Vale, siento debilidad por Tim Burton y no lo puedo evitar. No se por qué pero adoro todas (¡ejem!) sus películas, en todas (¡ejem!) encuentro algo que merezca la pena para verlas una y otra vez, todas me hacen disfrutar y soñar. Eso es lo que busco en una película: que me traslade a un mundo de fantasía, ya sea basándose (de forma lejana) en un personaje de Cómic o creando una historia de fantasía digna de una imaginación sin fin.

Antes de ir a verla había leído muchísimas buenas críticas y escasas malas, aun así uno (que es débil) iba predispuesto a que le gustase. Tal vez eso también marque mucho las pautas de una película: si eres anti-Burton ver una de sus películas es un suplicio, si eres pro-Burton probablemente disfrutes más de lo debido. Es lo que tienen este tipo de directores de culto como Tarantino o Kevin Smith.

Una vez más el genial director tira de una vieja historia para llevarla a su oscuro universo. La obra en sí se apoya en viejas leyendas del siglo 19 que hablaban de Sweeney Todd como un sangriento barbero que usando sus cuchillas se convirtió en uno de los mayores asesinos en serie de Inglaterra, junto a él iba siempre una dama que transformaba los cadáveres en comida. Una vieja leyenda del tipo de Jack "El Destripador" pero mucho menos conocida hasta que se realizó un musical en 1976 con canciones de Stephen Sondheim que se mantendrán en este film.

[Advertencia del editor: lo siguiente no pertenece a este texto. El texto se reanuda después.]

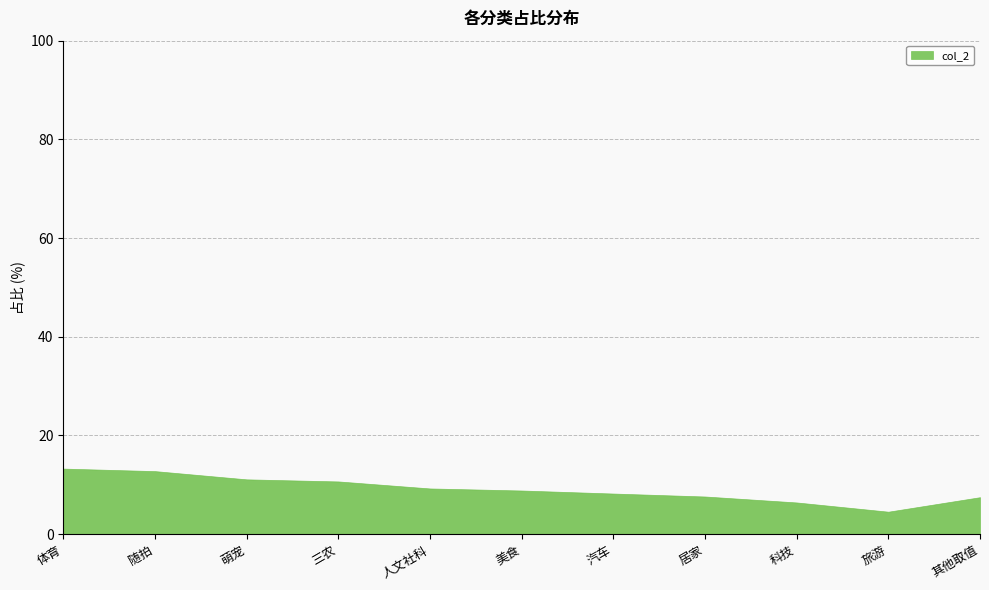

List the labels in order of value, smallest first.

旅游, 科技, 其他取值, 居家, 汽车, 美食, 人文社科, 三农, 萌宠, 随拍, 体育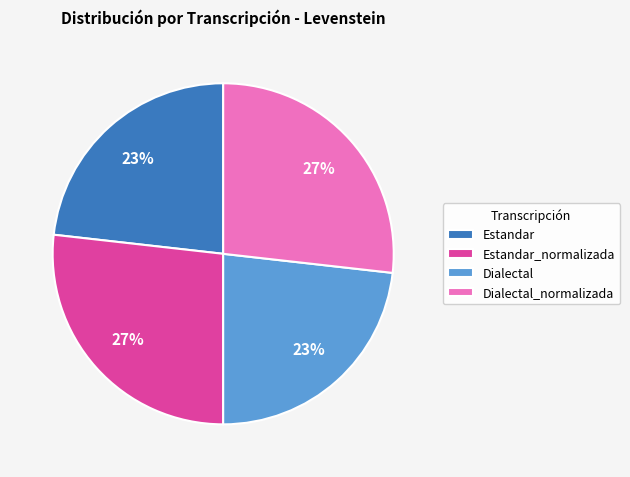

To the nearest percent, what is the average slice percentage?

25%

Aun así la obra ya fue llevada a la gran pantalla en 1936 (de la mano de George King) y directamente a TV en 1998.

"Sweeney Todd: El Barbero Diabólico De La Calle Fleet" es una traslación del musical al Cine de la mano de un Tim Burton sueltecito con la sangre. Una película oscura que contrasta con las últimas producciones del director y en la que despacha a gusto viejos demonios, pudiendo poner una única nota de color: el rojo. La película, con efectos digitales de calidad discutibles, ha sido clareada hasta que Burton ha logrado crear en tonos grises un Londres oscuro donde lo único que brilla son las navajas del barbero. Los tonos rojos destacan sobre fondos grises, caras pálidas y ojos maquillados para crear un contraste continuo en los asesinatos dignos de películas de corte más Gore. Otra obra de arte para el que quiera y sepa ver una historia de asesinatos contada desde una perspectiva original y diferente (como es un Musical) no apta para estómagos inquietos.